Up until now, neuroscientists had assumed that the innate actions (hard-wiring) in primate brains were limited to simple movements. They believed that complex behaviors were all learned. But new studies are finding that a number of surprisingly complex behaviors appear to be hard-wired rather than learnt. Generally, these are "biologically significant" behaviors that appear likely to improve the primate's ability to survive and reproduce. They include aggressive facial patterns, defensive forelimb movements, and hand-to-mouth and reaching-and-grasping movements.

The researchers, writing in the Proceedings of the National Academy of Sciences, report that they can elicit these complex behaviors by stimulating specific areas in the brain of a bush baby (Otolemur garnetti). Their results provide significant new support for the proposition that all primate brains, including humans, contain such an in-built repertoire of complex behaviors.

"This form of organization evolved very early in the development of primates. That, in turn, suggests that it is characteristic of all primate brains, including the human brain," says Jon Kaas, the lead researcher at Vanderbilt University. "These results explain why certain behaviors - such as defensive and aggressive movements, smiling and grasping food - are so similar around the world. It is because the instructions for these movements are built-in and not learned." he added.
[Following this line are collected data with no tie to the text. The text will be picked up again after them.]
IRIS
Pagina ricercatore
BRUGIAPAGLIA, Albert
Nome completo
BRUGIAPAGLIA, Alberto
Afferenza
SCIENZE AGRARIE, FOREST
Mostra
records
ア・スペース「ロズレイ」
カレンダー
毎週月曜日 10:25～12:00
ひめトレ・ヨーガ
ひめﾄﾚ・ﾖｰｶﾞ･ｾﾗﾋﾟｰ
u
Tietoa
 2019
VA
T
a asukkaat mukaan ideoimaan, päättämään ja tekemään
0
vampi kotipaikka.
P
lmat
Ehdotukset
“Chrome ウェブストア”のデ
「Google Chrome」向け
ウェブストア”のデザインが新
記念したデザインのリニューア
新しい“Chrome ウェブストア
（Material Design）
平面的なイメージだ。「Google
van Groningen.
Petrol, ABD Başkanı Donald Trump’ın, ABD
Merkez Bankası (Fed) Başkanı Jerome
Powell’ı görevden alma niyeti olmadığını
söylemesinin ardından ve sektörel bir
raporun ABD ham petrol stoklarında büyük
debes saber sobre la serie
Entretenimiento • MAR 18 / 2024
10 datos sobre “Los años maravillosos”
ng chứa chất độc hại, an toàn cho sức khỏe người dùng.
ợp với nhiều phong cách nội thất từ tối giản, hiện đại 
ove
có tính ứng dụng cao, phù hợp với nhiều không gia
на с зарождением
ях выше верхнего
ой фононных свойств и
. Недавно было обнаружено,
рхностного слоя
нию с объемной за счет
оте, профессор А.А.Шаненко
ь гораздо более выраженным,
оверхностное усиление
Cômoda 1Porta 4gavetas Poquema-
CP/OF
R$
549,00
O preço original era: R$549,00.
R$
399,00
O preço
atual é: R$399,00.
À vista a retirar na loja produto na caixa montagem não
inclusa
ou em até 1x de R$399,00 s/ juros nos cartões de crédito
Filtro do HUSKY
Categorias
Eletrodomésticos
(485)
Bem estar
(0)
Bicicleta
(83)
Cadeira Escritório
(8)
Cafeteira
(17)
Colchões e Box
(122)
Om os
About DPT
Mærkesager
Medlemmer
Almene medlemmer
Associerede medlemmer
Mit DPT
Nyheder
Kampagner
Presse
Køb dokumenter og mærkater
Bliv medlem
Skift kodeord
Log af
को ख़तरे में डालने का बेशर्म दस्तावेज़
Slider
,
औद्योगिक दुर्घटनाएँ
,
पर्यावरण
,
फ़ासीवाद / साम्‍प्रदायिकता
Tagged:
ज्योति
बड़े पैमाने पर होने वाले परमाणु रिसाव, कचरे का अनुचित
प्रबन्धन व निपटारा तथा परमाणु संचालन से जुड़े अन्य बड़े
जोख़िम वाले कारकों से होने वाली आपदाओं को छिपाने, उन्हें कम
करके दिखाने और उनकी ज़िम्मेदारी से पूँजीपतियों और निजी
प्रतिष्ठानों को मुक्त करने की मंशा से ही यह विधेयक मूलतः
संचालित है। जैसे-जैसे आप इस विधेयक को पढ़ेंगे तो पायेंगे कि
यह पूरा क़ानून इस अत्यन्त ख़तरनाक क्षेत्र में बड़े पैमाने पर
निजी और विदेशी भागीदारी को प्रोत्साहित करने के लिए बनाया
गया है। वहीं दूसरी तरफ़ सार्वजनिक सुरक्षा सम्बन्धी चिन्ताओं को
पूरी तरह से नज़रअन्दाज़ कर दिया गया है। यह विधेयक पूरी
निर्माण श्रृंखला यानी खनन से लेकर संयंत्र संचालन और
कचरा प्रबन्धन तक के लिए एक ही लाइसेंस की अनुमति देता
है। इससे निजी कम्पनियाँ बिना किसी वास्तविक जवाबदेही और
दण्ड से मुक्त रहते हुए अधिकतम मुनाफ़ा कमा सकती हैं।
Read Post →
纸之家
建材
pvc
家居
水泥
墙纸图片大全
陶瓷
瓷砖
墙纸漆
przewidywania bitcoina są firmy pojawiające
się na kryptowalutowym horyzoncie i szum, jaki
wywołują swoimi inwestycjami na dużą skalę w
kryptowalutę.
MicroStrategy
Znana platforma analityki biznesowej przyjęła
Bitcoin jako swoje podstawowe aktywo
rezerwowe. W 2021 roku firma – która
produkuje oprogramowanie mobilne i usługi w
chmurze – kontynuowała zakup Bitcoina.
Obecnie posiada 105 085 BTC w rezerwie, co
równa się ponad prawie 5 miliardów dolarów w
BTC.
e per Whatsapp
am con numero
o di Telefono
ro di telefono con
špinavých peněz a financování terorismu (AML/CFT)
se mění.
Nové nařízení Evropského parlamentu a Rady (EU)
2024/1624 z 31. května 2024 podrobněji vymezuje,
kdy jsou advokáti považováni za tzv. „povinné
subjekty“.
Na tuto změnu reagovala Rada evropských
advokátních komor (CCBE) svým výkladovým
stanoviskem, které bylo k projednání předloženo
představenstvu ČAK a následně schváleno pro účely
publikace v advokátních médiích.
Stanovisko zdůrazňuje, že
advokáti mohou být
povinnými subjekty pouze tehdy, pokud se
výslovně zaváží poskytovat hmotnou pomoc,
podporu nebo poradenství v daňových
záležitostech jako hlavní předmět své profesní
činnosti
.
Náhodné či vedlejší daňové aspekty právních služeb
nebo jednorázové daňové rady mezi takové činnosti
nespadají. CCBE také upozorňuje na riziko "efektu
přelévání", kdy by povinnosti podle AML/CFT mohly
In the past, neuroscientists believed that an area called the primary motor cortex was responsible for innate behavior. When stimulated, this area triggered simple muscle movements. The fact that they were able to produce motions by only single muscles reinforced the idea that only simple movements were hard-wired into the primate brain circuitry. Then, last year Michael Graziano at Princeton University pointed out that previous stimulation experiments in the motor cortex - the area that controls bodily motions - had been done using very short electrical pulses that last less than a half-second. He suggested that longer pulses might stimulate more complicated motions. Working with macaques, he and his colleagues found that applying such long-duration signals did in fact elicit several of these complex behaviors, much as they had predicted.

Kaas and his colleagues decided to follow the Princeton researchers' lead and try long-duration stimuli in the simpler brain of the bush baby. When they did, they also found that this type of stimuli triggered complex behaviors. In fact, they were able to stimulate a larger number of complex movements than the Princeton group had reported, including aggressive facial patterns, defensive forelimb movements, and hand-to-mouth and reaching-and-grasping movements.